## AIM OF THE EXERCISE
Only the lines below from the one containing "the rock at [1177,740]" to the one containing "the green tree at [505,452]" should be repeated, both included and unchanged.

## AVAILABLE DATA
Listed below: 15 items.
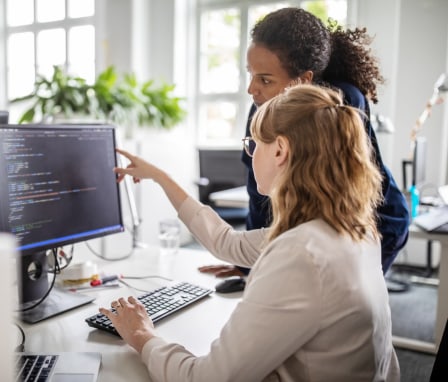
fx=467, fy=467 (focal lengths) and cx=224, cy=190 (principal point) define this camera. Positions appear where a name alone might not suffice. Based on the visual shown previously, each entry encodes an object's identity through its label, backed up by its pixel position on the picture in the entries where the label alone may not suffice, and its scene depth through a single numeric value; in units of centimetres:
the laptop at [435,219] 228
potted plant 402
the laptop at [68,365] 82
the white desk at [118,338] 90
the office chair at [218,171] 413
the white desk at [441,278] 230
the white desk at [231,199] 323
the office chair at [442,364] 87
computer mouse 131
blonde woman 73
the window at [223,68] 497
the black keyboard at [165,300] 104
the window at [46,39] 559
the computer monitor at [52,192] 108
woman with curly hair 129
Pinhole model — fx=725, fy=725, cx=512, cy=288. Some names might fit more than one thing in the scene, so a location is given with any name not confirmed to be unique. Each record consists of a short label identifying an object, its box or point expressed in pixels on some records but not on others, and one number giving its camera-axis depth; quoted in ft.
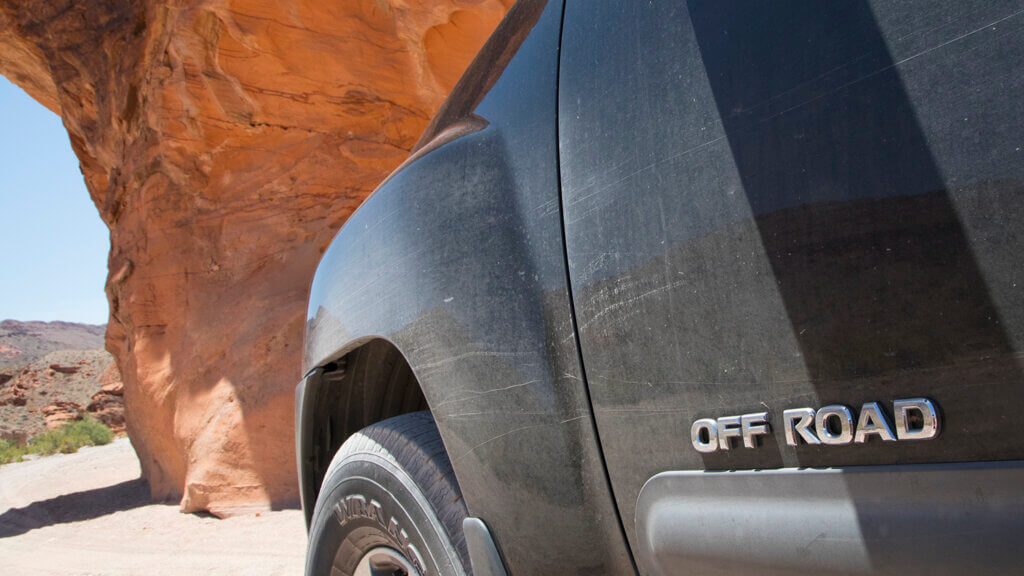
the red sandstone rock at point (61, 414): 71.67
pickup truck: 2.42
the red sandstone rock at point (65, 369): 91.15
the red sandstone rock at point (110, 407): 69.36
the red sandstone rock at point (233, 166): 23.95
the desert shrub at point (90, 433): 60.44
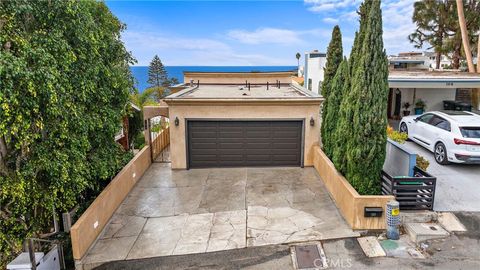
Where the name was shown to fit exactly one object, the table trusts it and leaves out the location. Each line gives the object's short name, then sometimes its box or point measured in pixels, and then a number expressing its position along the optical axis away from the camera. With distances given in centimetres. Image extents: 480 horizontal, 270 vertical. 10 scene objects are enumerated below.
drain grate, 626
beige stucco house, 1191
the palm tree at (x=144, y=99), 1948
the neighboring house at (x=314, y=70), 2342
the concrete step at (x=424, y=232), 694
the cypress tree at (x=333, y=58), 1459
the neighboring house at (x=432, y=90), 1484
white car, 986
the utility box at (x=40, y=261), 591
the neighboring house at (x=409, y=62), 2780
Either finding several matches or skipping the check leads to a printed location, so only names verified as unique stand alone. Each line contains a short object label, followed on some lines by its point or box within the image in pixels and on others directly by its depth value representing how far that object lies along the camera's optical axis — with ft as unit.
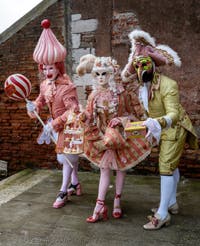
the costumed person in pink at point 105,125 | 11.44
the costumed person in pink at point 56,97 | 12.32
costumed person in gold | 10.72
* * *
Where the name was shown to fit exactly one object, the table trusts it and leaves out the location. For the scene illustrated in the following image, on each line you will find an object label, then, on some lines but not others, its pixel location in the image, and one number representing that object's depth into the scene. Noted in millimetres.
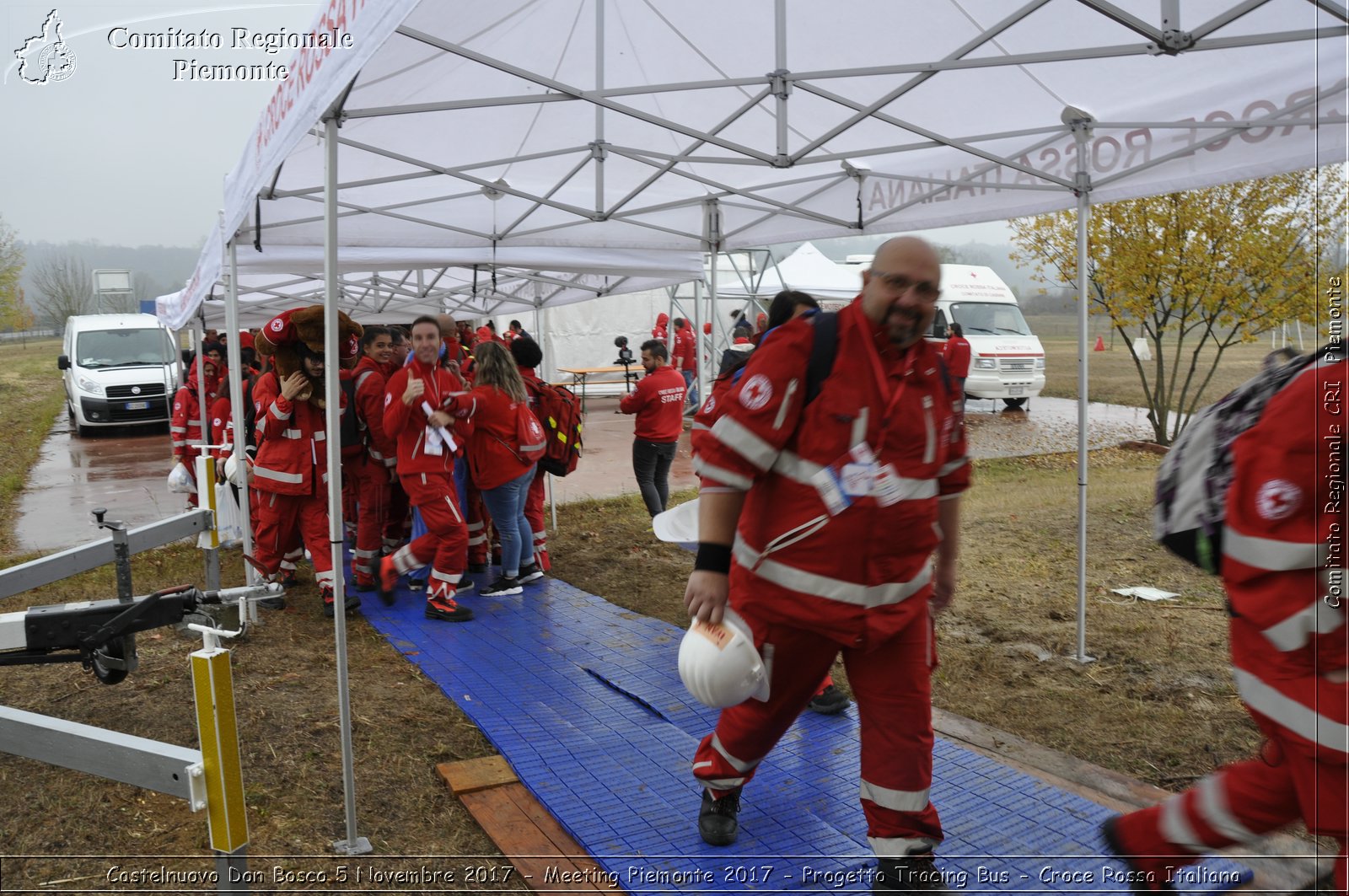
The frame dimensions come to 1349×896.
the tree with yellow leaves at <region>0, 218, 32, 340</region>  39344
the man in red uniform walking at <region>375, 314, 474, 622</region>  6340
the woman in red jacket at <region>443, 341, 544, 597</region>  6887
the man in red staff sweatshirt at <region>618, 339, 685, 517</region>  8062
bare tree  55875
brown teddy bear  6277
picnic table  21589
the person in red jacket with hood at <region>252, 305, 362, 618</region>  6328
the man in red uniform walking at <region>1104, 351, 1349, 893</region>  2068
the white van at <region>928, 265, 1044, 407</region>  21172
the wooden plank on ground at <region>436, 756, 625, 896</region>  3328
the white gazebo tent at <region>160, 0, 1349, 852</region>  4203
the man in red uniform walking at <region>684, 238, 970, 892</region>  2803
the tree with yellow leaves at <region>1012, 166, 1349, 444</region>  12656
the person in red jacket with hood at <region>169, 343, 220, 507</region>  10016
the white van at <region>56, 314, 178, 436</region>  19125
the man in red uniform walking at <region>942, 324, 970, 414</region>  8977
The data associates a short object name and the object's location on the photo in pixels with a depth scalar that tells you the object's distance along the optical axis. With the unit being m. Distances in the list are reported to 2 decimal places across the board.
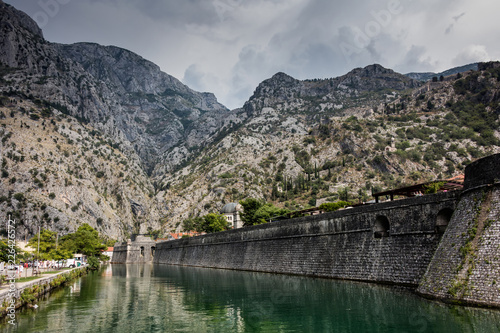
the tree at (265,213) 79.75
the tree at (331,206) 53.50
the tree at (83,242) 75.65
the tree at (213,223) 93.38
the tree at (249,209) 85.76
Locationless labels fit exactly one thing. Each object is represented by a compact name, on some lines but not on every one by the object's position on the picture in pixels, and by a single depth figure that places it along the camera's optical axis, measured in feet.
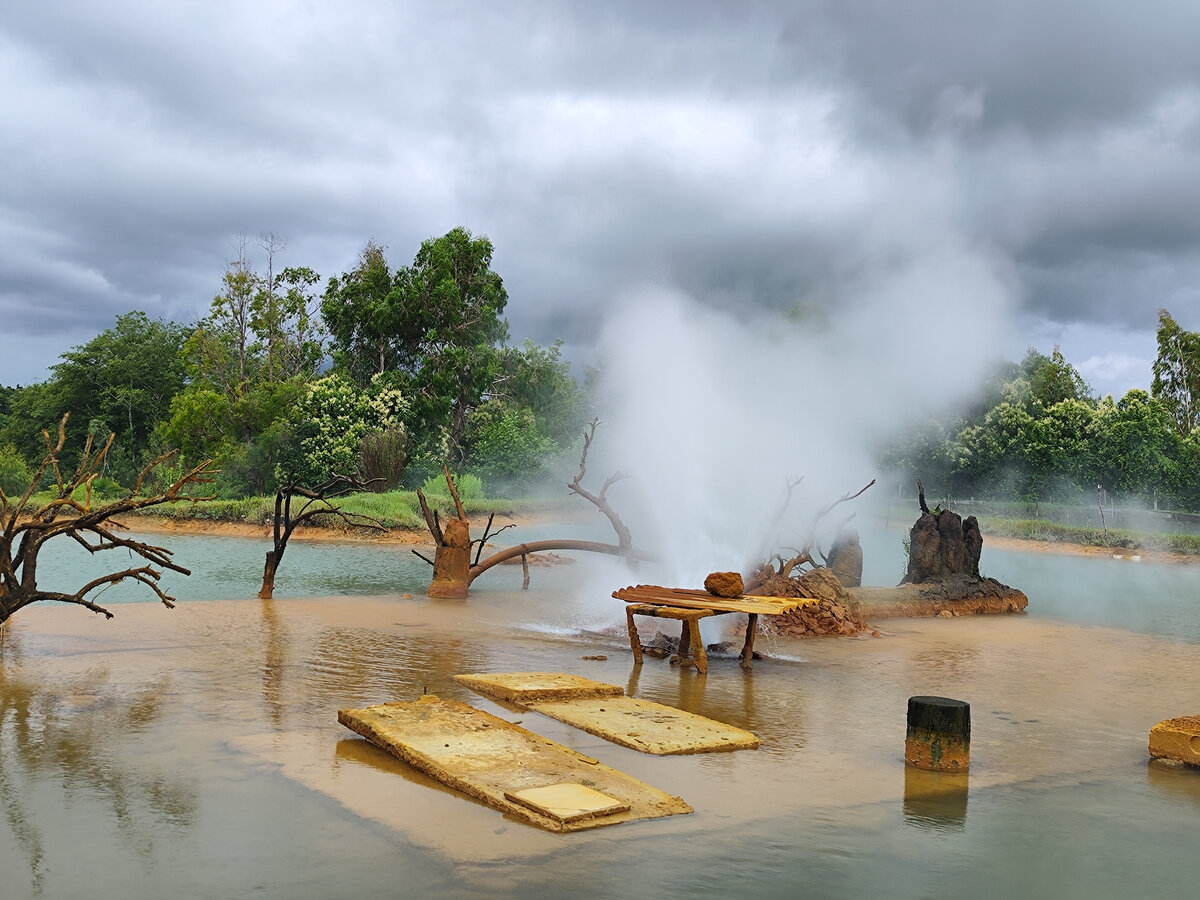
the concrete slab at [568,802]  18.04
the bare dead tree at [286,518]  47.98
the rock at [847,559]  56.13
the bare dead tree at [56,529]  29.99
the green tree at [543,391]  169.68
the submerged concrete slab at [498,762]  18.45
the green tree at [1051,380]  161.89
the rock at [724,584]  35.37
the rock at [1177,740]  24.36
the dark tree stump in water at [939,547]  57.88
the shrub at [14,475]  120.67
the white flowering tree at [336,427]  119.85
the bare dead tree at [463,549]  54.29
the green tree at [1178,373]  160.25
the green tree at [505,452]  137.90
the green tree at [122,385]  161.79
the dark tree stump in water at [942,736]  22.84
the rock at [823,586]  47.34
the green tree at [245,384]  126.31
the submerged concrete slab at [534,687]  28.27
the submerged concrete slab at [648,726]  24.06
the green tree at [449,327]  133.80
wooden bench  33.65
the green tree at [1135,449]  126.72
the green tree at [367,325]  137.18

## REPLY
the rock at [1177,740]  24.36
the dark tree stump in water at [939,547]  57.88
the shrub at [14,475]  120.67
the white flowering tree at [336,427]  119.85
the bare dead tree at [463,549]  54.29
the green tree at [1178,373]  160.25
the green tree at [505,452]  137.90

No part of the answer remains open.